Caso haja antecipação para 2022, o texto atenderá a uma demanda de partidos do Centrão, que querem a liberação das despesas para destravar o orçamento secreto e apoiar o texto da PEC.

“Olha, o texto é para debate. Evidentemente o acerto se dará no plenário do Senado. Então, ainda tem muito debate pela frente”, disse o líder do PT ao chegar às instalações do Gabinete de Transição. “Eu não vejo dificuldade alguma, se for necessário para fechar o ano fiscal de 2022, antecipar a aplicação dos 6,5% das receitas extraordinárias de 2021 já no ano de 2022. Será a sexta vez que o governo Bolsonaro vai precisar quebrar a Lei de Teto de Gastos para sair dos crimes de responsabilidade fiscal.”

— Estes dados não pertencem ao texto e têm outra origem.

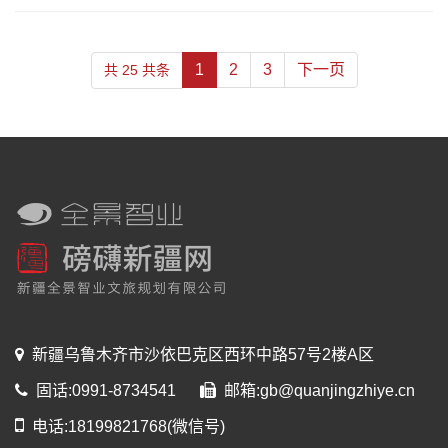
1
2
3
下一页
共 25 共条
新疆乌鲁木齐市沙依巴克区西环中路57号2楼A区
固话:0991-8734541
邮箱:gb@quanjingzhiye.cn
电话:18199821768(微信号)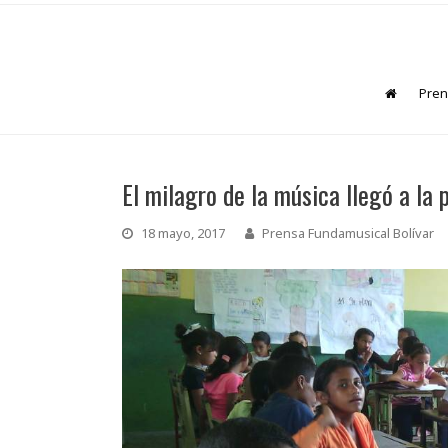
Pren
El milagro de la música llegó a la
18 mayo, 2017
Prensa Fundamusical Bolívar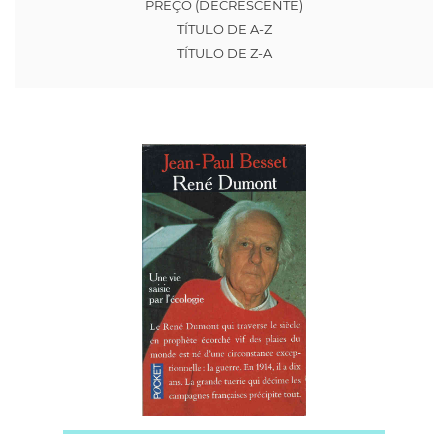
PREÇO (DECRESCENTE)
TÍTULO DE A-Z
TÍTULO DE Z-A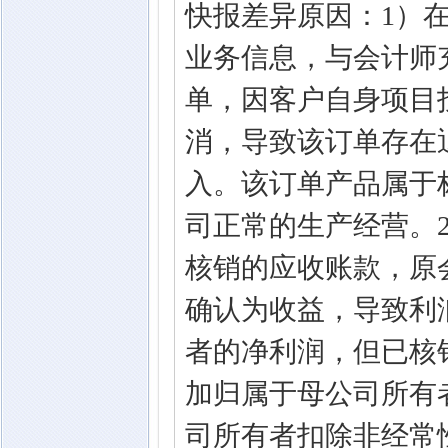
快报差异原因：1）
业务信息，与会计师充
单，因客户自身项目
消，导致该订单存在
入。该订单产品属于
司正常的生产经营。2）
核销的应收账款，原
确认为收益，导致利
者的净利润，但已核
加归属于母公司所有
司所有者扣除非经常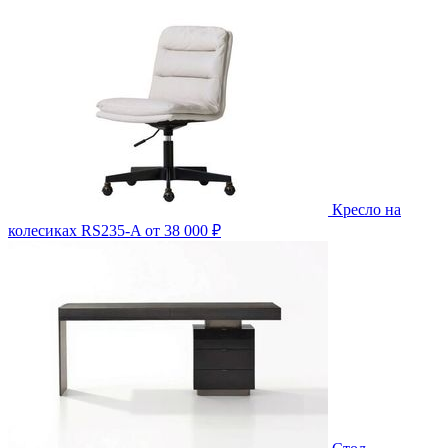
Кресло на
колесиках RS235-A
от 38 000 ₽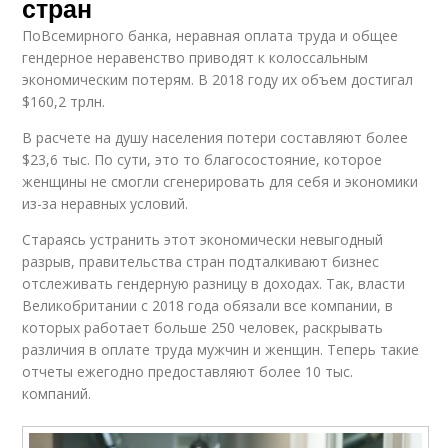
стран
ПоВсемирного банка, неравная оплата труда и общее
гендерное неравенство приводят к колоссальным
экономическим потерям. В 2018 году их объем достигал
$160,2 трлн.
В расчете на душу населения потери составляют более
$23,6 тыс. По сути, это то благосостояние, которое
женщины не смогли сгенерировать для себя и экономики
из-за неравных условий.
Стараясь устранить этот экономически невыгодный
разрыв, правительства стран подталкивают бизнес
отслеживать гендерную разницу в доходах. Так, власти
Великобритании с 2018 года обязали все компании, в
которых работает больше 250 человек, раскрывать
различия в оплате труда мужчин и женщин. Теперь такие
отчеты ежегодно предоставляют более 10 тыс.
компаний.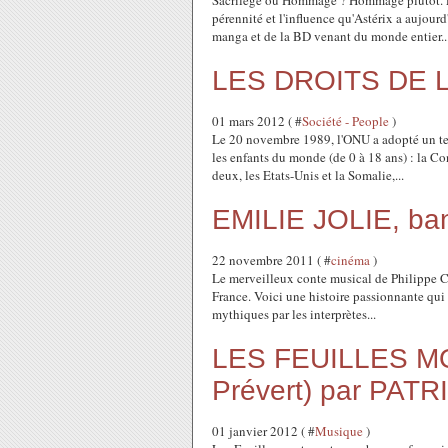
Sacrilège ou Hommage ? Hommage plutôt. Ent
pérennité et l'influence qu'Astérix a aujou
manga et de la BD venant du monde entier..
LES DROITS DE 
01 mars 2012 ( #
Société - People
)
Le 20 novembre 1989, l'ONU a adopté un text
les enfants du monde (de 0 à 18 ans) : la Con
deux, les Etats-Unis et la Somalie,...
EMILIE JOLIE, ban
22 novembre 2011 ( #
cinéma
)
Le merveilleux conte musical de Philippe Ch
France. Voici une histoire passionnante qui 
mythiques par les interprètes...
LES FEUILLES MO
Prévert) par PAT
01 janvier 2012 ( #
Musique
)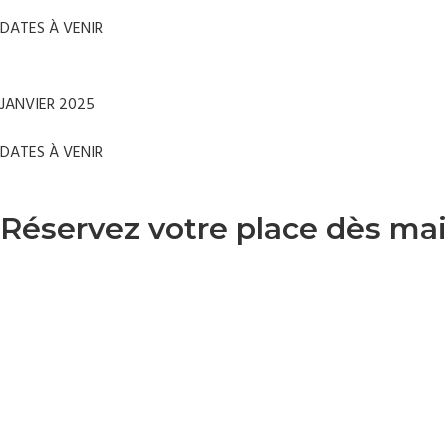
DATES À VENIR
JANVIER 2025
DATES À VENIR
Réservez votre place dès mai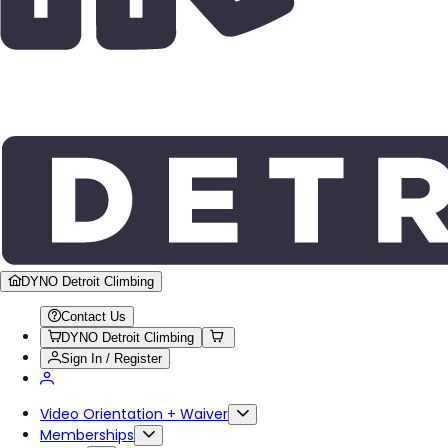
DYNO Detroit Climbing
Contact Us
DYNO Detroit Climbing
Sign In / Register
Video Orientation + Waiver
Memberships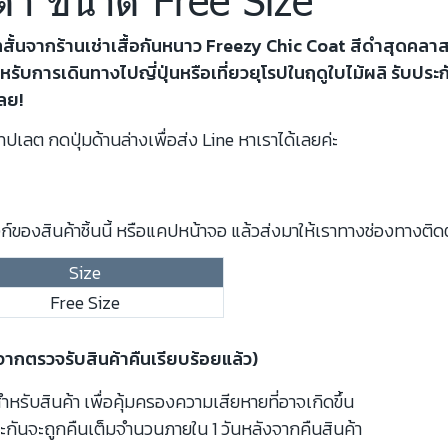
้ทสั้นจากร้านเช่าเสื้อกันหนาว Freezy Chic Coat สีดำสุดคล
ำหรับการเดินทางไปญี่ปุ่นหรือเที่ยวยุโรปในฤดูใบไม้ผลิ รับ
ลย!
ปเลต กดปุ่มด้านล่างเพื่อส่ง Line หาเราได้เลยค่ะ
์ของสินค้าชิ้นนี้ หรือแคปหน้าจอ แล้วส่งมาให้เราทางช่องทางติด
Size
Free Size
งจากตรวจรับสินค้าคืนเรียบร้อยแล้ว)
รับสินค้า เพื่อคุ้มครองความเสียหายที่อาจเกิดขึ้น
ะกันจะถูกคืนเต็มจำนวนภายใน 1 วันหลังจากคืนสินค้า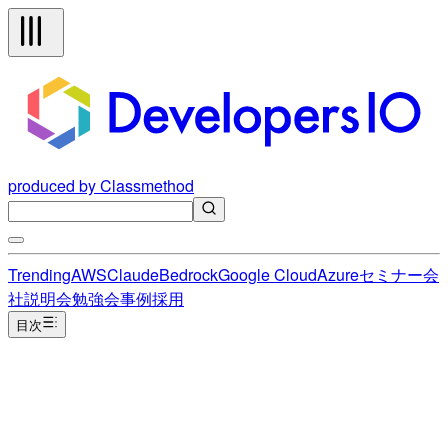
produced by Classmethod
Trending
AWS
Claude
Bedrock
Google Cloud
Azure
セミナー
会
社説明会
勉強会
事例
採用
目次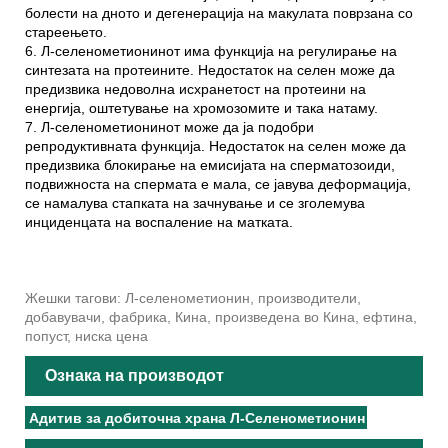
болести на дното и дегенерација на макулата поврзана со
стареењето.
6. Л-селенометионинот има функција на регулирање на
синтезата на протеините. Недостаток на селен може да
предизвика недоволна исхранетост на протеини на
енергија, оштетување на хромозомите и така натаму.
7. Л-селенометионинот може да ја подобри
репродуктивната функција. Недостаток на селен може да
предизвика блокирање на емисијата на сперматозоиди,
подвижноста на спермата е мала, се јавува деформација,
се намалува стапката на зачнување и се зголемува
инциденцата на воспаление на матката.
Жешки тагови: Л-селенометионин, производители,
добавувачи, фабрика, Кина, произведена во Кина, ефтина,
попуст, ниска цена
Ознака на производот
Адитив за добиточна храна Л-Селенометионин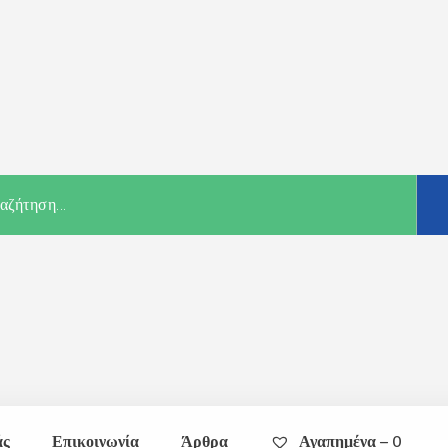
άς
Επικοινωνία
Άρθρα
Αγαπημένα –
0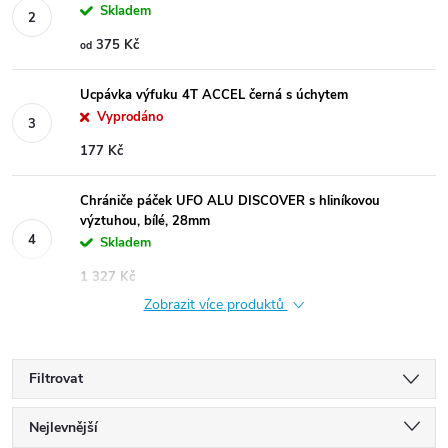
Skladem
375 Kč
od
Ucpávka výfuku 4T ACCEL černá s úchytem
Vyprodáno
177 Kč
Chrániče páček UFO ALU DISCOVER s hliníkovou
výztuhou, bílé, 28mm
Skladem
1 327 Kč
Zobrazit více produktů
Filtrovat
Ř
Nejlevnější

“Eu acredito que um ano é de uma irresponsabilidade enorme do ponto de vista da estabilidade do país, da previsibilidade. Então, nós vamos discutir”, salientou Reginaldo Lopes. “Como diz o senador Jaques Wagner: de um até quatro, tem vários outros anos.”

Na visão do líder, é possível aprovar a PEC nas duas casas até o dia 10 de dezembro: “Se tiver convergência, é fácil a aprovação”.

Encabeçados pelo senador Marcelo Castro (MDB-PI), relator do Orçamento de 2023, senadores aliados da equipe de transição conseguiram recolher as assinaturas necessárias para que a PEC fosse protocolada oficialmente no Senado.

A proposta começa a tramitar pela Comissão de Constituição e Justiça (CCJ) do Senado. Em seguida, deve ser aprovada em plenário da Casa, por no mínimo 49 dos 81 senadores, em dois turnos de votação. Na Câmara, precisa do apoio de 308 dos 513 deputados em plenário, também em duas votações.

Principais pontos

A proposta aponta que a dotação orçamentária necessária para a viabilização do Auxílio Brasil (que voltará a se chamar Bolsa Família) em R$ 600 durante o mandato de Lula será de R$ 175 bilhões.

Além disso, propõe que o prazo de duração da PEC seja de quatro anos, de 2023 a 2026, período do terceiro mandato de Lula. A proposta também fixa 40% de despesas extraordinárias para outros investimentos.

O texto pretende liberar investimento de até R$ 23 bilhões no próximo ano, fora do teto de gastos, pelo “excesso de arrecadação” – ou seja, de impostos arrecadados acima do que estava previsto inicialmente. O limite equivale a 6,5% do excesso de arrecadação de 2021.

Ao retirar o Bolsa Família do teto de gastos, abre-se um espaço de R$ 105 bilhões no Orçamento de 2023. Ou seja, o valor fica à mercê do governo eleito para bancar demais promessas de campanha, como o aumento real do salário mínimo e a reestruturação de cortes, como o da Farmácia Popular.